TEXT:
I've been having a look at some of the refs used in the NRA-Deloitte-Kellogg's report. Thought you might enjoy this one from the 2014 Food & Fiber Summit https://t.co/RZg48RUA6S. pic.twitter.com/xmVYhjuUyu
— Food Nut (@foodnuthealth) December 2, 2017
The unbiased evidence?
To date, there have been major ‘gold standard’ systematic reviews, by the independent Cochrane Collaboration.
In 2008, Cochrane investigated whether whole grain foods could prevent the development of type-2 diabetes. They concluded “the evidence from only prospective cohort trials is considered to be too weak to be able to draw a definite conclusion about the preventive effect of whole grain foods on the development of T2DM.
Properly designed long-term randomised controlled trials are needed”. In 2017, the collaboration undertook another review of whether whole grain diets could reduce the risk of heart disease or blood pressure. They also concluded: “There is insufficient evidence from randomised controlled trials of an effect of whole grain diets on cardiovascular outcomes or on major CVD risk factors such as blood lipids and blood pressure.”

TASK TO COMPLETE: Please write the next part of the text on whole grain evidence, picking up after its final sentence.

DATA LISTING:

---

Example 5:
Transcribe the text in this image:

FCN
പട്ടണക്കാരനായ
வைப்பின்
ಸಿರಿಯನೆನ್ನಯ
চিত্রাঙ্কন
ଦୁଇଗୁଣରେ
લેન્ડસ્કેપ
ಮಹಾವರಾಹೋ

TASK RESULT:
Faced with the overwhelming need for better evidence to support making such unsubstantiated claims, why are the health messages about the benefits of a diet rich in whole grain fibre and cereal grains so powerful?
@WeDietitians @MichaelWestBiz @Peter_Fitz @LouiseStephen9 @foodnuthealth @PeterBrukner Based on a report that was funded in its entirety by Kellogg’s, the Australian government would like Australians to eat more grain-based products. Does Kellogg’s make grain-based products? pic.twitter.com/pMqhr16D5P
— DiscoStew (@DiscoStew66) December 2, 2017
Trusting health professionals
A recent investigation exposed the ties between the packaged food giants and Australia’s diabetes authorities. The Dietitian’s Association of Australia (DAA) partners with the Australian Breakfast Cereal Manufacturers Forum (ABCMF) with members like Freedom Foods, Kellogg’s, Nestlé and Sanitarium.
Despite claiming independence from its sponsors, the DAA and its spokespeople, are often seen targeting ads to the public, promoting its sponsors’ products. Cereal & grain food manufacturers hire health experts hoping to use trusted faces to promote their processed food products on TV, YouTube and on social media.
When asked about criticisms regarding the credibility of nutritional advice from dieticians who are paid by the food industry, Dr Joanna McMillan says “My advice is never influenced by corporate money. I work as a nutrition consultant as part of my company work. I’m a nutrition scientist so that’s part of the role”.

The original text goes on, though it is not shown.